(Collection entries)
__________________________________________________
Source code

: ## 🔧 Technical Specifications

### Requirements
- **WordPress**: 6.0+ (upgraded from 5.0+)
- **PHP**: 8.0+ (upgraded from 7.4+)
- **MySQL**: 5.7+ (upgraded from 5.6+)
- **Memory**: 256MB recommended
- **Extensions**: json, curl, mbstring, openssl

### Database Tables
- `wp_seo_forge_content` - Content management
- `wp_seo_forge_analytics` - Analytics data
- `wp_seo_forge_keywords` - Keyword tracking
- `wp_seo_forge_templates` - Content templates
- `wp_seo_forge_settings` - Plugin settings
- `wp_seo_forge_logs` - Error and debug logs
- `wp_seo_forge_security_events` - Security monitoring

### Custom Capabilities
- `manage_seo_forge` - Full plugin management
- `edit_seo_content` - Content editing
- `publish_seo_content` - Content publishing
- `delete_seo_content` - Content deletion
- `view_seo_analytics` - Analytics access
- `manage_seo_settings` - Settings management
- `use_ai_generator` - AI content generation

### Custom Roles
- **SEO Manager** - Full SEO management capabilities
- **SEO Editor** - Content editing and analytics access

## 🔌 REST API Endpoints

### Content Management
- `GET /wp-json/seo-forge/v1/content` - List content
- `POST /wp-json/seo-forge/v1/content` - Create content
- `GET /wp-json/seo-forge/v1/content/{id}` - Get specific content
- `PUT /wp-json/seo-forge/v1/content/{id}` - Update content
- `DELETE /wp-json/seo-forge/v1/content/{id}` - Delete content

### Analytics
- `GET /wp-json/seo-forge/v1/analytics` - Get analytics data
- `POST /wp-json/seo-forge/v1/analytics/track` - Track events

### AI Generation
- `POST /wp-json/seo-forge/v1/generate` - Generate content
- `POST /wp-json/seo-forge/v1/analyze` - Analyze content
__________________________________________________
Give every record again, exactly as it reads.

▶ _Response_:
Source code

: ## 🔧 Technical Specifications

### Requirements
- **WordPress**: 6.0+ (upgraded from 5.0+)
- **PHP**: 8.0+ (upgraded from 7.4+)
- **MySQL**: 5.7+ (upgraded from 5.6+)
- **Memory**: 256MB recommended
- **Extensions**: json, curl, mbstring, openssl

### Database Tables
- `wp_seo_forge_content` - Content management
- `wp_seo_forge_analytics` - Analytics data
- `wp_seo_forge_keywords` - Keyword tracking
- `wp_seo_forge_templates` - Content templates
- `wp_seo_forge_settings` - Plugin settings
- `wp_seo_forge_logs` - Error and debug logs
- `wp_seo_forge_security_events` - Security monitoring

### Custom Capabilities
- `manage_seo_forge` - Full plugin management
- `edit_seo_content` - Content editing
- `publish_seo_content` - Content publishing
- `delete_seo_content` - Content deletion
- `view_seo_analytics` - Analytics access
- `manage_seo_settings` - Settings management
- `use_ai_generator` - AI content generation

### Custom Roles
- **SEO Manager** - Full SEO management capabilities
- **SEO Editor** - Content editing and analytics access

## 🔌 REST API Endpoints

### Content Management
- `GET /wp-json/seo-forge/v1/content` - List content
- `POST /wp-json/seo-forge/v1/content` - Create content
- `GET /wp-json/seo-forge/v1/content/{id}` - Get specific content
- `PUT /wp-json/seo-forge/v1/content/{id}` - Update content
- `DELETE /wp-json/seo-forge/v1/content/{id}` - Delete content

### Analytics
- `GET /wp-json/seo-forge/v1/analytics` - Get analytics data
- `POST /wp-json/seo-forge/v1/analytics/track` - Track events

### AI Generation
- `POST /wp-json/seo-forge/v1/generate` - Generate content
- `POST /wp-json/seo-forge/v1/analyze` - Analyze content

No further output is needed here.